Directions:
Only lines holding the string "ankle" are wanted; copy each one from the material.
[Opening Supplied information section]
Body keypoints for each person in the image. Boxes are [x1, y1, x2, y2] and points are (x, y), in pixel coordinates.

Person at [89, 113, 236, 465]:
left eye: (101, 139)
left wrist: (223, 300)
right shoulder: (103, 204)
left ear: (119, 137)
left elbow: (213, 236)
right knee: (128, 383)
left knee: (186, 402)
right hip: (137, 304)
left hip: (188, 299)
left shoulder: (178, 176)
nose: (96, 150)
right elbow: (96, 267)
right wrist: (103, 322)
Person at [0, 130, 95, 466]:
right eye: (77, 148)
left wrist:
[Closing Supplied information section]
[Opening Supplied information section]
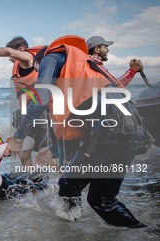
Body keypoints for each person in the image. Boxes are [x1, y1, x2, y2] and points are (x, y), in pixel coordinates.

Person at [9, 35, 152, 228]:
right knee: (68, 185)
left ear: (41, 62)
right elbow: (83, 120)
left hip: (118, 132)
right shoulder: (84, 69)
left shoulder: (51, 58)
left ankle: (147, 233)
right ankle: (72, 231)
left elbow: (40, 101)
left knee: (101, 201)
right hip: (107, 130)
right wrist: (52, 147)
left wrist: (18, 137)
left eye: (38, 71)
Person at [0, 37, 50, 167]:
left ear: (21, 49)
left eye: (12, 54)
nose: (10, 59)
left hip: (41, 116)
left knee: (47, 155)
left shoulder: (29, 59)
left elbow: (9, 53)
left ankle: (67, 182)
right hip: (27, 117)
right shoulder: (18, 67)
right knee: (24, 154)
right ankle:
[Closing Supplied information section]
[Opening Supplied information section]
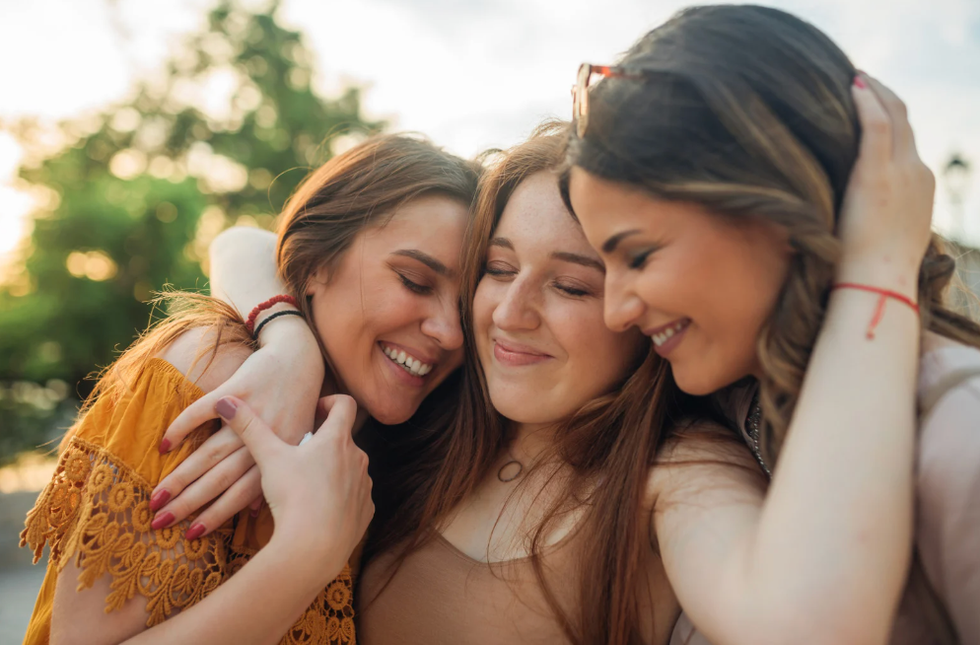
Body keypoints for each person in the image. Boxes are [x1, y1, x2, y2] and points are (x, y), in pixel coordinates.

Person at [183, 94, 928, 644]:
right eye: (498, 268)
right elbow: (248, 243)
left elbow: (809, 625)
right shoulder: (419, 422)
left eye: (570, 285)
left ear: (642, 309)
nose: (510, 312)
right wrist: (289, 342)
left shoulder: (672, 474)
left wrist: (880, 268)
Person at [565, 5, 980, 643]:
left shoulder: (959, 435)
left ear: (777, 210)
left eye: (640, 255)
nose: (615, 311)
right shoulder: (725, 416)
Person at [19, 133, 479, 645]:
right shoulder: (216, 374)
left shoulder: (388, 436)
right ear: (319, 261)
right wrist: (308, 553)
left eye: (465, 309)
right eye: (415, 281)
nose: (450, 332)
[Closing Supplied information section]
Solution to the exercise:
left ankle: (147, 233)
right ankle: (72, 231)
left ankle: (67, 182)
right ankle:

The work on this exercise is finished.